Sommelier's suggestion Whites: Meursault, Puligny-Montrachet Reds: A full-bodied wine such as Côtes-de-Nuits or choose a regional eau-de-vie such as Marc de Bourgogne
According to legend, the history of this cheese begins in the Monks’ House in the village of Epoisses, Burgundy in the early 16th century. A community of religious, probably Cistercians, came and established a house here and left as a legacy the recipe for making this cheese, which naturally assumed the name of the village.
Epoisses cheese has an inimitable flavor, and should be served runny. It has its own protected designation of origin (appellation d’origine contrôlée.)
Raw cow’s milk is placed into basins to coagulate for 18 hours after “renneting,” the age-old method for producing milk curd. The curd is then delicately ladled into moulds where it drains naturally.
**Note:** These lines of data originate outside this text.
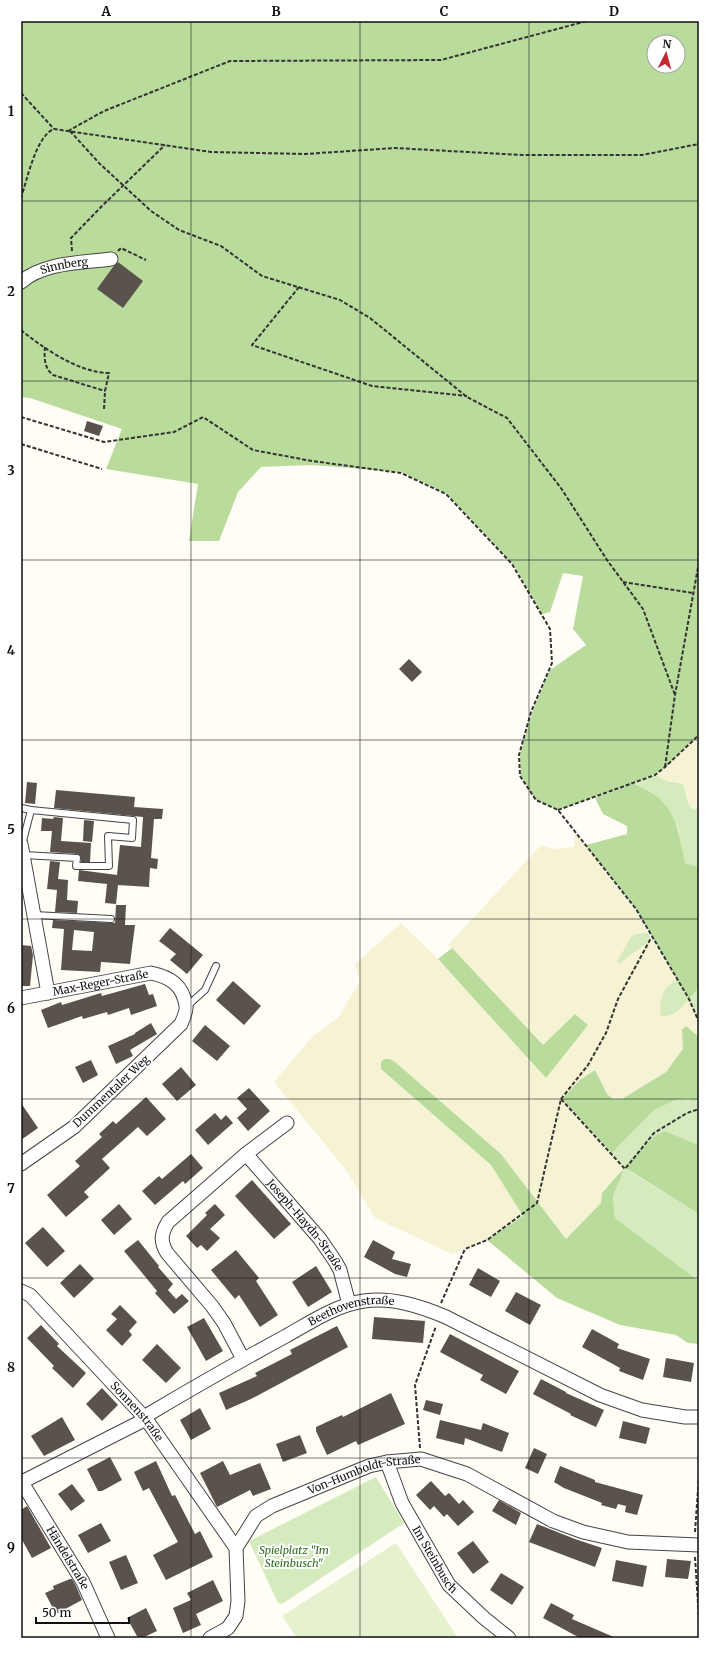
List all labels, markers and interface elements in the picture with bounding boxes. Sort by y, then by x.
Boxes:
text: A [100,3,111,20]
text: B [271,3,281,20]
text: C [440,3,449,20]
text: D [609,3,619,20]
north arrow [646,34,686,74]
text: N [662,37,672,52]
text: 1 [8,103,14,120]
street label: Sinnberg [38,254,89,277]
text: 2 [7,283,15,300]
text: 3 [7,462,15,479]
text: 4 [7,642,16,659]
text: 5 [7,821,15,838]
street label: Max-Reger-Straße [52,967,150,999]
text: 6 [7,1000,15,1017]
street label: Dummentaler Weg [70,1052,153,1130]
street label: Joseph-Haydn-Straße [263,1175,346,1273]
text: 7 [7,1180,15,1197]
street label: Beethovenstraße [305,1293,395,1329]
text: 8 [7,1359,15,1376]
street label: Sonnenstraße [108,1379,166,1444]
street label: Von-Humboldt-Straße [305,1452,421,1498]
street label: Im Steinbusch [409,1523,461,1597]
street label: Händelstraße [43,1524,92,1592]
text: 9 [7,1539,15,1556]
park label: Spielplatz "Im Steinbusch" [259,1543,329,1570]
scale bar [36,1599,129,1625]
text: 50 m [42,1605,71,1620]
Once the whey has been removed, the curd then becomes cheese.
After unmolding, Epoisses is salted with dry salt.
The ripening process takes at least 4 weeks, during which the cheese is washed several times a week with water laced with Marc de Bourgogne.
The cheese is soft and yellow and varies in density according to its degree of ripeness.
Washed with Marc de Bourgogne, it is red and shiny with a penetrating odor.
Some people prefer it young with an almost white curd for a delicate flavor; others prefer it well ripened, with a yellow curd and a strong flavor.